*** Opening of Material provided ***

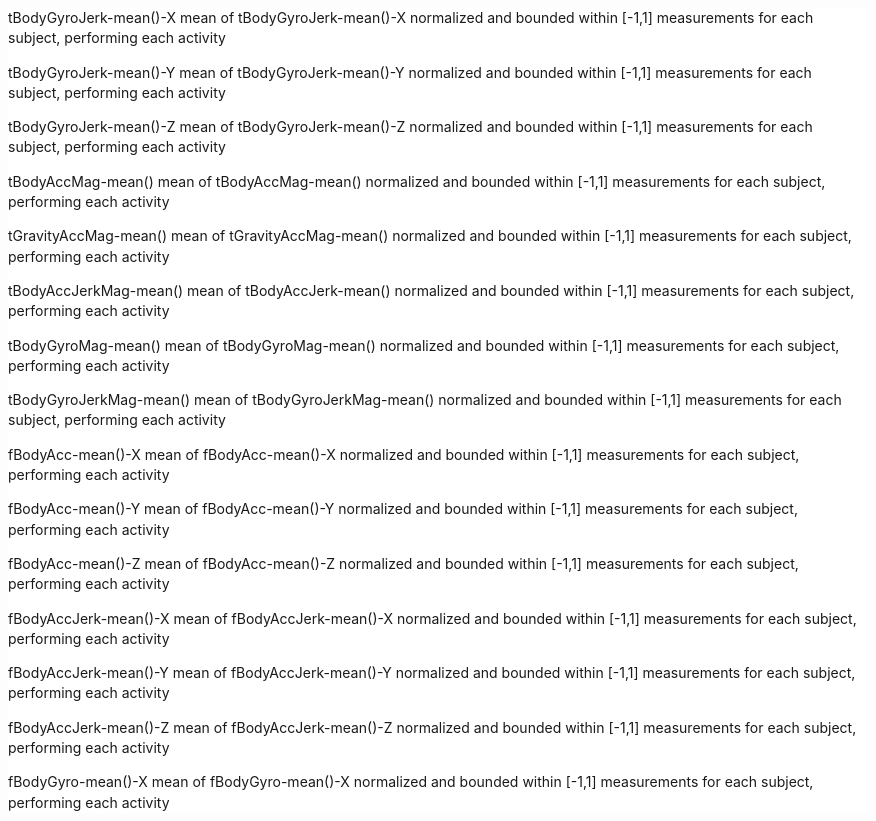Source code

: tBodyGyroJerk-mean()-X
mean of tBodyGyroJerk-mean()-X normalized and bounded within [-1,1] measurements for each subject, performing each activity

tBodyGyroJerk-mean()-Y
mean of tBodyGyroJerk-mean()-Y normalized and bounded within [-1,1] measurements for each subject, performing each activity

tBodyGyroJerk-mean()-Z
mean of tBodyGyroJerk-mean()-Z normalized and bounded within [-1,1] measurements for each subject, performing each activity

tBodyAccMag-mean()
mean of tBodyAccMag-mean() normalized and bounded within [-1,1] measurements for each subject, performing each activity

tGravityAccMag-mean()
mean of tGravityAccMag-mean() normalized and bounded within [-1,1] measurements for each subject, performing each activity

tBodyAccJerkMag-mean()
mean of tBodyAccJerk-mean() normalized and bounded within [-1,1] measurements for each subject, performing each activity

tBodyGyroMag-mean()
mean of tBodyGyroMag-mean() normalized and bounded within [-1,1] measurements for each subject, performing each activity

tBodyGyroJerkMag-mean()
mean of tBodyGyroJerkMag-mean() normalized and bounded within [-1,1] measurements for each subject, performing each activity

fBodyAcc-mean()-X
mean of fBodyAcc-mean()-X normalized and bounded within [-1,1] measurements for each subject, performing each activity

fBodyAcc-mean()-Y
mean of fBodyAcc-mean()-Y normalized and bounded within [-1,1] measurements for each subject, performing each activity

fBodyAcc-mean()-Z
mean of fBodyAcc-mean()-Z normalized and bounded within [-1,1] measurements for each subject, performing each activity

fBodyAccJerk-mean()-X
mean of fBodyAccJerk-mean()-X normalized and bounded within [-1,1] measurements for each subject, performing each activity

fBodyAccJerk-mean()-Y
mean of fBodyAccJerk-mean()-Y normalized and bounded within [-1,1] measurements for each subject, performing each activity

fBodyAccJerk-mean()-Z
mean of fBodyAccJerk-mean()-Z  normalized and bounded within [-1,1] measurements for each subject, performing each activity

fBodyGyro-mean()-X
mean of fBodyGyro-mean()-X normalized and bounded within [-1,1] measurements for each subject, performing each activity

*** Close of Material provided ***

Directive: When you repeat the lines above, keep them exact and leave out each image they contain.

Expected output:
Source code

: tBodyGyroJerk-mean()-X
mean of tBodyGyroJerk-mean()-X normalized and bounded within [-1,1] measurements for each subject, performing each activity

tBodyGyroJerk-mean()-Y
mean of tBodyGyroJerk-mean()-Y normalized and bounded within [-1,1] measurements for each subject, performing each activity

tBodyGyroJerk-mean()-Z
mean of tBodyGyroJerk-mean()-Z normalized and bounded within [-1,1] measurements for each subject, performing each activity

tBodyAccMag-mean()
mean of tBodyAccMag-mean() normalized and bounded within [-1,1] measurements for each subject, performing each activity

tGravityAccMag-mean()
mean of tGravityAccMag-mean() normalized and bounded within [-1,1] measurements for each subject, performing each activity

tBodyAccJerkMag-mean()
mean of tBodyAccJerk-mean() normalized and bounded within [-1,1] measurements for each subject, performing each activity

tBodyGyroMag-mean()
mean of tBodyGyroMag-mean() normalized and bounded within [-1,1] measurements for each subject, performing each activity

tBodyGyroJerkMag-mean()
mean of tBodyGyroJerkMag-mean() normalized and bounded within [-1,1] measurements for each subject, performing each activity

fBodyAcc-mean()-X
mean of fBodyAcc-mean()-X normalized and bounded within [-1,1] measurements for each subject, performing each activity

fBodyAcc-mean()-Y
mean of fBodyAcc-mean()-Y normalized and bounded within [-1,1] measurements for each subject, performing each activity

fBodyAcc-mean()-Z
mean of fBodyAcc-mean()-Z normalized and bounded within [-1,1] measurements for each subject, performing each activity

fBodyAccJerk-mean()-X
mean of fBodyAccJerk-mean()-X normalized and bounded within [-1,1] measurements for each subject, performing each activity

fBodyAccJerk-mean()-Y
mean of fBodyAccJerk-mean()-Y normalized and bounded within [-1,1] measurements for each subject, performing each activity

fBodyAccJerk-mean()-Z
mean of fBodyAccJerk-mean()-Z  normalized and bounded within [-1,1] measurements for each subject, performing each activity

fBodyGyro-mean()-X
mean of fBodyGyro-mean()-X normalized and bounded within [-1,1] measurements for each subject, performing each activity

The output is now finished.